How to stay well and recover faster
As we turn the calendar page to a brand-new year with all our hopes and good intentions, we’re facing another less celebratory fact: It’s officially the peak of U.S. influenza season, which runs from December to February. Oh, joy.
Just thinking about getting sick is enough to want to seal yourself and your family in a protective bubble. If only it were that easy.
The flu virus is primarily spread by airborne droplets from as far as 6 feet away when an infected person coughs, sneezes or even just talks. Droplets can then infect others when they land on their nose or mouth.
Contamination is also possible if you touch a surface where those virus droplets have settled and then touch your face, rub your itching nose or do anything else that introduces the droplets to your own mucous membranes.
You might wait for the next elevator rather than board with someone sneezing and sniffling—and that’s a smart move—but unfortunately, a person infected with the flu virus can be contagious the day before they start showing symptoms. Some people can even be infected but have no symptoms, so they can still unwittingly spread the virus to others.

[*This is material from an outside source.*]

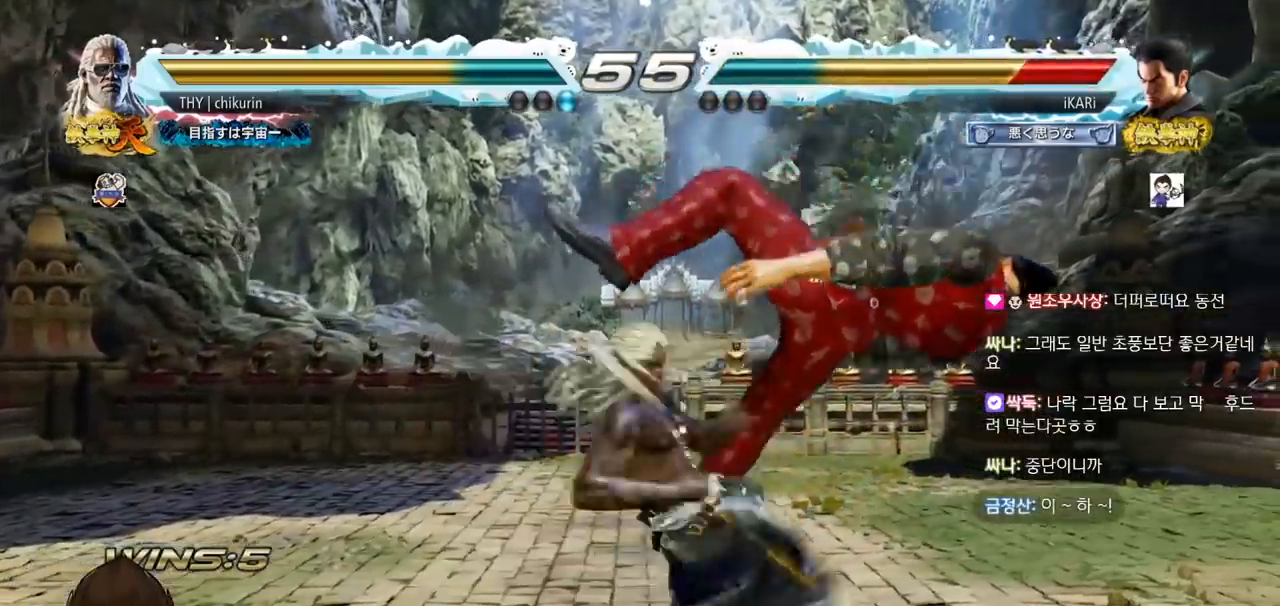
Gameplay with a controller (arcade stick); each line is a JSON object with the inputs held at the frame after it. "events" lists button and stick changes between this image and that frame as [ms after this image, input, new state], when the widget could be followed in between. Not read: L3 R3.
{"buttons": [], "left_stick": "center", "events": [[50, "TRIANGLE", "down"], [67, "SQUARE", "down"], [134, "TRIANGLE", "up"], [150, "SQUARE", "up"], [217, "SQUARE", "down"], [217, "TRIANGLE", "down"], [301, "SQUARE", "up"], [301, "TRIANGLE", "up"], [384, "SQUARE", "down"], [384, "TRIANGLE", "down"], [467, "TRIANGLE", "up"], [484, "SQUARE", "up"]]}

The flu virus is most contagious in the first three to four days after a person becomes sick, but an infected person can spread the virus for five to 10 days after sickness starts.
You’ve got multiple symptoms. What now?
“Don’t ignore symptoms. The sooner you get treatment, the better off you—and those around you—will be,” says Todd Panzer, APRN-C, of Ocala Family Medical Center. “You have 48 hours from the onset of symptoms to start antiviral medication, so you should be seen immediately when you start feeling symptoms.”
If it is the flu, you’re highly contagious at this point, so do everyone in the waiting room a favor and wear a paper mask to your doctor’s appointment. (If you don’t have one on hand, tell the staff as soon as you arrive that you suspect you have the flu, and they’ll give you a mask.)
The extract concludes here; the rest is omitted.